**Text excerpt**

========

In [4]:
!poetry update -q

In [5]:
import nest_asyncio
from dotenv import load_dotenv

from configurations.neo4j import *

nest_asyncio.apply()
load_dotenv()
configurations = Configuration.load('configuration.yaml')
neo4j = Neo4jConfiguration.grab(configurations)

In [6]:
import pyarrow.parquet as pq
from llama_index.core import Document

train = 'frames-benchmark/train-00000-of-00001.parquet'
table = pq.read_table(train, memory_map=True)
documents = [Document(text=cell.as_py()) for cell in table[4][:2]]
# strings = [string.as_py() for string in table[4]]
len(documents)

2

In [7]:
from llama_index.graph_stores.neo4j import Neo4jPropertyGraphStore

graph_store = Neo4jPropertyGraphStore(**neo4j.dict())

In [12]:
from llama_index.core import PropertyGraphIndex
from llama_index.embeddings.openai import OpenAIEmbedding
from llama_index.llms.openai import OpenAI
from llama_index.core.indices.property_graph import DynamicLLMPathExtractor

index = PropertyGraphIndex.from_documents(
    documents,
    embed_model=OpenAIEmbedding(model_name="text-embedding-3-small"),
    kg_extractors=[
        DynamicLLMPathExtractor(
            llm=OpenAI(model="gpt-4o", temperature=0.0),
            num_workers=4
        )
    ],
    property_graph_store=graph_store,
    show_progress=True,
)

========

**Exercise data**
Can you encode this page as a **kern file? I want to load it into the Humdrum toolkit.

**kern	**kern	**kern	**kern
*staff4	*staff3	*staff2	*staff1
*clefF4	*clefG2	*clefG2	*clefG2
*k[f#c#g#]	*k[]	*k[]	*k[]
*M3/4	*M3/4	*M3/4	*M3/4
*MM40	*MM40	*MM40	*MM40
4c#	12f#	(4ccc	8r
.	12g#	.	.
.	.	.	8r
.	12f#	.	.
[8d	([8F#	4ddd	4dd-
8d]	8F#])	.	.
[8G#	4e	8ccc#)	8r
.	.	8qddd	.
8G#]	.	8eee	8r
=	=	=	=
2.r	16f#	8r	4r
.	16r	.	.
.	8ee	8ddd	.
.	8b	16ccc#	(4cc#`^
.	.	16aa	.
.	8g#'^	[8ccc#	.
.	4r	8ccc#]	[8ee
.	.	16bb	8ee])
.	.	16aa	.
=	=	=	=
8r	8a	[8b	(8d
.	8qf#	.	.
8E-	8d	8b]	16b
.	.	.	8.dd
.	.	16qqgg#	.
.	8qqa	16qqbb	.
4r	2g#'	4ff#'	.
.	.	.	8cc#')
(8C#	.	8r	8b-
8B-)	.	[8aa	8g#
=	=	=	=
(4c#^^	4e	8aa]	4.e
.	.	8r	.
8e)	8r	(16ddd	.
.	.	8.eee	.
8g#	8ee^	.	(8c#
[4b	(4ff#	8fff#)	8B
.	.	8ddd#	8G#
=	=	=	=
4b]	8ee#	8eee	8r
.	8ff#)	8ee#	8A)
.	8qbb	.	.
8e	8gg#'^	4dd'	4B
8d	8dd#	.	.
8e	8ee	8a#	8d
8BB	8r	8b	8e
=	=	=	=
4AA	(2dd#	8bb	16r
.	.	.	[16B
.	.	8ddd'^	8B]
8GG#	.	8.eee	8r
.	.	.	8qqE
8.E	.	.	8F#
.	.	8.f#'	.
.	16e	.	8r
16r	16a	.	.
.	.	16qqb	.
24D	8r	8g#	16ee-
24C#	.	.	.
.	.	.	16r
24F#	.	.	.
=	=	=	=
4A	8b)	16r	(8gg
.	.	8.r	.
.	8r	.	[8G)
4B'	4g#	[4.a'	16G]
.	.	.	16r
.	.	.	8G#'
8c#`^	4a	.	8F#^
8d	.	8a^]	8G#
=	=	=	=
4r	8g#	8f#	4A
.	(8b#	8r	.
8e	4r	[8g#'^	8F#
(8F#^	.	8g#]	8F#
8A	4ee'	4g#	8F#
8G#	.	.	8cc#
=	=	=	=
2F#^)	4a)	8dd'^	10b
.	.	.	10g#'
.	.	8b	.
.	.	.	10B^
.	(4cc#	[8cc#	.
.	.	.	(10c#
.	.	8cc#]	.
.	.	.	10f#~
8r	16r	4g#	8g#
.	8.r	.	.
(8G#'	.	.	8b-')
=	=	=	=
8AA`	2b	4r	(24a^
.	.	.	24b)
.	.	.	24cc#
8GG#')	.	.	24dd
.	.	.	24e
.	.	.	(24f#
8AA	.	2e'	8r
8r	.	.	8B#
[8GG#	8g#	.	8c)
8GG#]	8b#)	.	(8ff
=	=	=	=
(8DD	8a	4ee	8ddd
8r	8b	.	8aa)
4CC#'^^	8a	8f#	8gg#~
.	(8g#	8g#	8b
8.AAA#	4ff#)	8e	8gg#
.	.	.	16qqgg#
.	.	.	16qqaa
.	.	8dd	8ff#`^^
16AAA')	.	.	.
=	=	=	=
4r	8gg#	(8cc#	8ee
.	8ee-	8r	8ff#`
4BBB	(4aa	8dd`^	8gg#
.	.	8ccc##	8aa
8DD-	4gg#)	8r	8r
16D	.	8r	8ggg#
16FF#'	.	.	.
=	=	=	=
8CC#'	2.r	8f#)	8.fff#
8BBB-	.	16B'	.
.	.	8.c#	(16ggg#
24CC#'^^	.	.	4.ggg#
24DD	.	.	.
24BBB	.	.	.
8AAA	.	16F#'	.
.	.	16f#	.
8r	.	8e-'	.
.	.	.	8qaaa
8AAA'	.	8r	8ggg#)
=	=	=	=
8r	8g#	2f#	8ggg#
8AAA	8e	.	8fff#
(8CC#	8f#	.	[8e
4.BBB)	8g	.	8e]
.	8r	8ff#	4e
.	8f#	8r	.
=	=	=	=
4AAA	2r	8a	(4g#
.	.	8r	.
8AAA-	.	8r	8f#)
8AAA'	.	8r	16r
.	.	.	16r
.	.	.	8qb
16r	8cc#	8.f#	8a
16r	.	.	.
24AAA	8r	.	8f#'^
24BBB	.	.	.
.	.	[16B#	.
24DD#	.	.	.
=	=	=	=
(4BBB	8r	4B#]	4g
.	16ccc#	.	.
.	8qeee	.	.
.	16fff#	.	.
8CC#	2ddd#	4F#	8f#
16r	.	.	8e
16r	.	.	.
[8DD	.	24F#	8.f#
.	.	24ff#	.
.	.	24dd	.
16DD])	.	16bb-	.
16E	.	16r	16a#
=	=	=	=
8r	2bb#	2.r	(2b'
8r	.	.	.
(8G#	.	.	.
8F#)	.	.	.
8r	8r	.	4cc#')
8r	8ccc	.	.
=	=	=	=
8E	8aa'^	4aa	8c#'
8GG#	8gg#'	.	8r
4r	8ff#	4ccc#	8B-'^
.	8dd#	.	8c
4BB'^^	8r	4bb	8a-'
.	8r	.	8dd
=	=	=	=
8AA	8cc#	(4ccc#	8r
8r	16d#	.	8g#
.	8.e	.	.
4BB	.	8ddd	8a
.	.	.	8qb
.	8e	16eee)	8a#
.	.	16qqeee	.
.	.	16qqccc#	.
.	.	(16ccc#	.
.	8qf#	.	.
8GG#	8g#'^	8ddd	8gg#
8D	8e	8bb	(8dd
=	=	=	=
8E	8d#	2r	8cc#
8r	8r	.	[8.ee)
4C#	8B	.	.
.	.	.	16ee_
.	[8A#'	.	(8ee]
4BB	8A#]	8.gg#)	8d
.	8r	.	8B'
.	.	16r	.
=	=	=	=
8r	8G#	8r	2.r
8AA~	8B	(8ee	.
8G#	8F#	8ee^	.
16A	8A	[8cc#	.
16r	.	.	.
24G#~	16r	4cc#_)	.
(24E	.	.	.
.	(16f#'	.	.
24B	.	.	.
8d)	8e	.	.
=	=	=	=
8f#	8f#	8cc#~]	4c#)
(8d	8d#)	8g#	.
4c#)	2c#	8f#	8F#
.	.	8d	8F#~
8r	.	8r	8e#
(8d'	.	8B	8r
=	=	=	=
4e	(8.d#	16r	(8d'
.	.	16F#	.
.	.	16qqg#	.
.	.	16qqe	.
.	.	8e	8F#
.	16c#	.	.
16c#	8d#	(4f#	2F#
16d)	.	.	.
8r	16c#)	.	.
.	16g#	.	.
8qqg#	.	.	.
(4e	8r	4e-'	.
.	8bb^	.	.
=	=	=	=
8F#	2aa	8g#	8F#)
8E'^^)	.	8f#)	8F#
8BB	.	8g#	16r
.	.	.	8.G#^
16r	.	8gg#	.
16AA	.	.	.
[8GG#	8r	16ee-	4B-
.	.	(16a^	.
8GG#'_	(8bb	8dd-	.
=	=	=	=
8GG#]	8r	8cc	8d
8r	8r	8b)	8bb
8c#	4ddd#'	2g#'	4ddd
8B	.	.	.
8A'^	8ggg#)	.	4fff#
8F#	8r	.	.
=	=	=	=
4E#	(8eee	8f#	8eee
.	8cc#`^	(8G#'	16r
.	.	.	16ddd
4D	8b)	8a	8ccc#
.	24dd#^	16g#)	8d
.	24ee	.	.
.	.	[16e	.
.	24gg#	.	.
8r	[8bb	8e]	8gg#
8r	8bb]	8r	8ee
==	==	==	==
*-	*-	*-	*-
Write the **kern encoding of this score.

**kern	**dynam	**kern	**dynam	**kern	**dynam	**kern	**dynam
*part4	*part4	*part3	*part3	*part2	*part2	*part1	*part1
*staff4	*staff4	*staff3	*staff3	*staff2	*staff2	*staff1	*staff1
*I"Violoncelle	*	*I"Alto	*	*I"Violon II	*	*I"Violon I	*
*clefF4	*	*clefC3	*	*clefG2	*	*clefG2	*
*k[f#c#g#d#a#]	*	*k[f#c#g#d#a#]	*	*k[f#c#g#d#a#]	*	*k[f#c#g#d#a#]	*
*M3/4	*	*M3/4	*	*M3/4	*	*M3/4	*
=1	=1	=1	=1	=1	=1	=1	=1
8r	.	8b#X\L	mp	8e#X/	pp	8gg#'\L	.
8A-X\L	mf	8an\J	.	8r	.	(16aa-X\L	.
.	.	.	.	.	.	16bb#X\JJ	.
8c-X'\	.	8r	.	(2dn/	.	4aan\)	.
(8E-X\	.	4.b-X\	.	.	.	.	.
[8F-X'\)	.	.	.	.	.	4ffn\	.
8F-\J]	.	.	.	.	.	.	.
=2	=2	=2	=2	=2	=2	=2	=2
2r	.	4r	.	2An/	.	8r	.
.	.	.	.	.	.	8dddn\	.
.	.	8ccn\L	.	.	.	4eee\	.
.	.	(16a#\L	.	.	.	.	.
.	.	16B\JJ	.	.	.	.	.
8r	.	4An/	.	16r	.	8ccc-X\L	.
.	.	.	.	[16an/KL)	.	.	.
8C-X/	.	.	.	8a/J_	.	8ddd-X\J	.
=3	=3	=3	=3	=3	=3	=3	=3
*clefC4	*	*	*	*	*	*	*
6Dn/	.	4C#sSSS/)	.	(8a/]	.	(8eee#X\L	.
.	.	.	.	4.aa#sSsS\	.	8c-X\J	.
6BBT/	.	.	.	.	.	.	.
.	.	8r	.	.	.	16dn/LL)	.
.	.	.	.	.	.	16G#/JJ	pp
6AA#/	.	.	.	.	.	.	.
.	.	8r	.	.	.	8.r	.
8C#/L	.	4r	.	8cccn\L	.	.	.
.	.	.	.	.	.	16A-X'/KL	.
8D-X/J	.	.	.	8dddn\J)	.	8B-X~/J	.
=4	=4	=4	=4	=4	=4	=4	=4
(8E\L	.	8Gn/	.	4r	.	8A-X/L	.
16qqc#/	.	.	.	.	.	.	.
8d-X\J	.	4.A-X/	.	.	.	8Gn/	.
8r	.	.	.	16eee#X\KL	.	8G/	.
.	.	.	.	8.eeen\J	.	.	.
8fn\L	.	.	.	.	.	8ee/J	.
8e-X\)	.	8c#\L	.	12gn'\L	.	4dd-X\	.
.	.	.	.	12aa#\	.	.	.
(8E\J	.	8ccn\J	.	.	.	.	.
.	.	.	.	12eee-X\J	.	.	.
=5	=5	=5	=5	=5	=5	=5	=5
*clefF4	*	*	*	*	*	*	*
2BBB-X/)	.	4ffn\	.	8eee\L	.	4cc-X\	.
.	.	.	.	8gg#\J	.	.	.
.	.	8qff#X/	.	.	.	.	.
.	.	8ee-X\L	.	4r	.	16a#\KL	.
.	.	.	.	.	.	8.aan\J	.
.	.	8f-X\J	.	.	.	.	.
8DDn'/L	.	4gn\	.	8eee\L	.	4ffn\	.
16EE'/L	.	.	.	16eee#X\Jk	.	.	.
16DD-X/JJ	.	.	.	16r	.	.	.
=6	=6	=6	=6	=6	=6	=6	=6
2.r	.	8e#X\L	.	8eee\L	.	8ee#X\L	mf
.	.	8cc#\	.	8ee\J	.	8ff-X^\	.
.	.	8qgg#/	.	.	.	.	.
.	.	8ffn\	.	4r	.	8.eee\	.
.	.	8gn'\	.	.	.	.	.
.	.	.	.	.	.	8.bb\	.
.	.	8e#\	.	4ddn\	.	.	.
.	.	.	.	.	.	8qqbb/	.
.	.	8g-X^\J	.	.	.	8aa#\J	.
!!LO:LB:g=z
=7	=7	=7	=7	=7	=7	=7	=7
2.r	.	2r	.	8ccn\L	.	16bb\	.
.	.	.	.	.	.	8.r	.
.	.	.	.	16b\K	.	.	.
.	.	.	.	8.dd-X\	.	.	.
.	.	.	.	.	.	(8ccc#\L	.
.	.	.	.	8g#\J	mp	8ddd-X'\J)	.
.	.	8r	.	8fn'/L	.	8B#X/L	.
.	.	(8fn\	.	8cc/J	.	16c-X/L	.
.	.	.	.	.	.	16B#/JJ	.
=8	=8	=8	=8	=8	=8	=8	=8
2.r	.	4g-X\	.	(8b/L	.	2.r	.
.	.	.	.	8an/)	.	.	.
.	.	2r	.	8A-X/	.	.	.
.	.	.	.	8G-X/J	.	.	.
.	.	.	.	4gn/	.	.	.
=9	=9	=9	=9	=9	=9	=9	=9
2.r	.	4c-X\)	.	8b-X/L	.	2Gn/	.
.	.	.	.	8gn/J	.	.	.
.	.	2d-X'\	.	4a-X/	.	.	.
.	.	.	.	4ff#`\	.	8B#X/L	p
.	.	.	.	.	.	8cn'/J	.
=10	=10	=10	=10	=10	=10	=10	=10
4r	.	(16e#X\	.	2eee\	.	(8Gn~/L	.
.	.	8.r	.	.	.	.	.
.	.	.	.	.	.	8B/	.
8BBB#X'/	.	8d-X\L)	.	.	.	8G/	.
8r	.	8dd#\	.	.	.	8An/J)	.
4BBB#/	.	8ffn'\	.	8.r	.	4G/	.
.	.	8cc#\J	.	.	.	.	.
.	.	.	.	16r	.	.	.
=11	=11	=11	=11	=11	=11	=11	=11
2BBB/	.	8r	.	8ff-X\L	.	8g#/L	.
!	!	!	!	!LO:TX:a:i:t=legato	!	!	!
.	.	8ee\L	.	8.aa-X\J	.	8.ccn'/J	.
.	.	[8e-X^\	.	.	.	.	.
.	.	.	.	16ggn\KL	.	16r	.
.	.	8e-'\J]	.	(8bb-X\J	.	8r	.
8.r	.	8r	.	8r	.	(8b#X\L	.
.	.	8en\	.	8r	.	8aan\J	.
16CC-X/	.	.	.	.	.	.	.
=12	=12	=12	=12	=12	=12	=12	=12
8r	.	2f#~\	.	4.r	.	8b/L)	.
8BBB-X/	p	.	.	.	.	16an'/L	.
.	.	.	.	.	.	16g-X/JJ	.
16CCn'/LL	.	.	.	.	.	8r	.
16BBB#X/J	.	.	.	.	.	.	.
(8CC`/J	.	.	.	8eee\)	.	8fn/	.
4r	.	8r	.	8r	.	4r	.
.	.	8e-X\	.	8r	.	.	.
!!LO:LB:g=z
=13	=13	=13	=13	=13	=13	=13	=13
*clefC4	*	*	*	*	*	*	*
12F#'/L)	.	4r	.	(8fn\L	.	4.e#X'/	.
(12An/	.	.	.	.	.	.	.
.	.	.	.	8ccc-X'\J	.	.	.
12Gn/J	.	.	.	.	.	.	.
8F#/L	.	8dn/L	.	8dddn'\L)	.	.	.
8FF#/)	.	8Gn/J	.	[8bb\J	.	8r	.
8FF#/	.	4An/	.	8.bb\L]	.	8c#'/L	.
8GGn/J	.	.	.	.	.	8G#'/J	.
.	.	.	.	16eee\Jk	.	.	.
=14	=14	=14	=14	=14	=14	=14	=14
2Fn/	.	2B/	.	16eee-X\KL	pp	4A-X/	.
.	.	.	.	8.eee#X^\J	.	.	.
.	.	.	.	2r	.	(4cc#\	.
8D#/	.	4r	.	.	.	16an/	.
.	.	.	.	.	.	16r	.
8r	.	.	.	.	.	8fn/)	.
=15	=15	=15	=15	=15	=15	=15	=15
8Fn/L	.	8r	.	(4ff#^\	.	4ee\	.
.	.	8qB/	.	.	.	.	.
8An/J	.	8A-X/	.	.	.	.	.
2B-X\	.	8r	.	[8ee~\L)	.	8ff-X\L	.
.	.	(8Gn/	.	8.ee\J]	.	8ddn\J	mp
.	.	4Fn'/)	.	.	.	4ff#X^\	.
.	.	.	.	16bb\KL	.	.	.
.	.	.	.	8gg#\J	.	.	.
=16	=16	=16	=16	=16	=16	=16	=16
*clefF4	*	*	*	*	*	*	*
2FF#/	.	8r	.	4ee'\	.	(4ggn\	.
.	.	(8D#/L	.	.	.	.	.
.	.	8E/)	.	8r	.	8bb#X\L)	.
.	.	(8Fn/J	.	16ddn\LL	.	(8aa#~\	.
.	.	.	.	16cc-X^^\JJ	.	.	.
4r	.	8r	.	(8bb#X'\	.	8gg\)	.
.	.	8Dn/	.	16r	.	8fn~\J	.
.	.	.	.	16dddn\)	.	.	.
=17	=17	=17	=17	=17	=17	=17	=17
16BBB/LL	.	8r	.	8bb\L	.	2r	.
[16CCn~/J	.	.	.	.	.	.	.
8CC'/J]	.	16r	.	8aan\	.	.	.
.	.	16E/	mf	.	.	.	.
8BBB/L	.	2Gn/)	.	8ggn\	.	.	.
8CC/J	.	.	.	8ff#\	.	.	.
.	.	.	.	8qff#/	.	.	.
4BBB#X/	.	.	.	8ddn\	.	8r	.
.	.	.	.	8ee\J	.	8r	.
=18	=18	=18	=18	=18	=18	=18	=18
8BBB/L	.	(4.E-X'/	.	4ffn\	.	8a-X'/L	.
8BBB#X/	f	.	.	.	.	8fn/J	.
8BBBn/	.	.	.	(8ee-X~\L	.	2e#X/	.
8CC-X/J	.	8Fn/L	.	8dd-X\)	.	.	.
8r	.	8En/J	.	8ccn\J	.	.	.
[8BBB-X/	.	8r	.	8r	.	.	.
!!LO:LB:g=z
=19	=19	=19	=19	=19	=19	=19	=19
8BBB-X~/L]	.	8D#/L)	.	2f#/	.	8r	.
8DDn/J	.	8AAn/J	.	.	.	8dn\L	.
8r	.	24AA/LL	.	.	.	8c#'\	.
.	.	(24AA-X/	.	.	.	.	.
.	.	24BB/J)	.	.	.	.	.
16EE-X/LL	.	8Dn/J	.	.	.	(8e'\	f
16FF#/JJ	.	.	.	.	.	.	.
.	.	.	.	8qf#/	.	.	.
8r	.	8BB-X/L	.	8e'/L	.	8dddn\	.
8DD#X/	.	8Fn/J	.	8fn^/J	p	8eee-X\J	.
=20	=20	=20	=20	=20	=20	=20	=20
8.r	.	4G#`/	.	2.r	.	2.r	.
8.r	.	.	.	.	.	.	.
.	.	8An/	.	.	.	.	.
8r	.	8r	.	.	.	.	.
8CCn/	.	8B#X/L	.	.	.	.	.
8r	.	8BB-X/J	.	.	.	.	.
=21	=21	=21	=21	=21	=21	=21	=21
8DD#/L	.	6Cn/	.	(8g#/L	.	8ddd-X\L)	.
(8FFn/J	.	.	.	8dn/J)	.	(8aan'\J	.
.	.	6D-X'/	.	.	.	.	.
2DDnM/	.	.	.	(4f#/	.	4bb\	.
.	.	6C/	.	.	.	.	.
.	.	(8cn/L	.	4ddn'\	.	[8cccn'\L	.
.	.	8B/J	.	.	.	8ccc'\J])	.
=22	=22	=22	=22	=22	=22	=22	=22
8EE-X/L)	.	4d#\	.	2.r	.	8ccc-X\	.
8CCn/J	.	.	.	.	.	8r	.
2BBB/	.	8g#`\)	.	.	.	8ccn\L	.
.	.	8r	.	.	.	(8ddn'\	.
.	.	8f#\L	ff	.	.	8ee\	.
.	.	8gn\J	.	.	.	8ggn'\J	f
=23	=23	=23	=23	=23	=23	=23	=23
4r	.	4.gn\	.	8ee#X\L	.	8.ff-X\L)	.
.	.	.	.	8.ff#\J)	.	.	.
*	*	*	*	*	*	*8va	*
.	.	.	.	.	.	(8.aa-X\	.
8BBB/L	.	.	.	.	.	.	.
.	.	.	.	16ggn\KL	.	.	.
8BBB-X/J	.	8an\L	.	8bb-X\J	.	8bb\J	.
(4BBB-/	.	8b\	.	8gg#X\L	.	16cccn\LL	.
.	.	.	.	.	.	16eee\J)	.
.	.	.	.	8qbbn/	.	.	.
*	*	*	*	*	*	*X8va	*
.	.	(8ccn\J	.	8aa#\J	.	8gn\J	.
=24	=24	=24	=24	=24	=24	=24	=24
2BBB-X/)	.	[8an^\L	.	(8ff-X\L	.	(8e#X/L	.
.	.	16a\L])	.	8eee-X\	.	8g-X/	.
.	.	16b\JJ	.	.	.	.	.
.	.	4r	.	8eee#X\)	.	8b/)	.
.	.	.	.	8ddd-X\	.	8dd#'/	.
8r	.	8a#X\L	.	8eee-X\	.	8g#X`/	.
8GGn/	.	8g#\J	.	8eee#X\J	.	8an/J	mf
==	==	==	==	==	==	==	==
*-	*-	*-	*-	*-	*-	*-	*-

========

Can you reproduce the notebook code verbatim, starting at the words "neo4j = Neo4jConfiguration.grab(configurations)" and stopping after "table = pq.read_table(train, memory_map=True)"? Work from the notebook code alone.

neo4j = Neo4jConfiguration.grab(configurations)

In [6]:
import pyarrow.parquet as pq
from llama_index.core import Document

train = 'frames-benchmark/train-00000-of-00001.parquet'
table = pq.read_table(train, memory_map=True)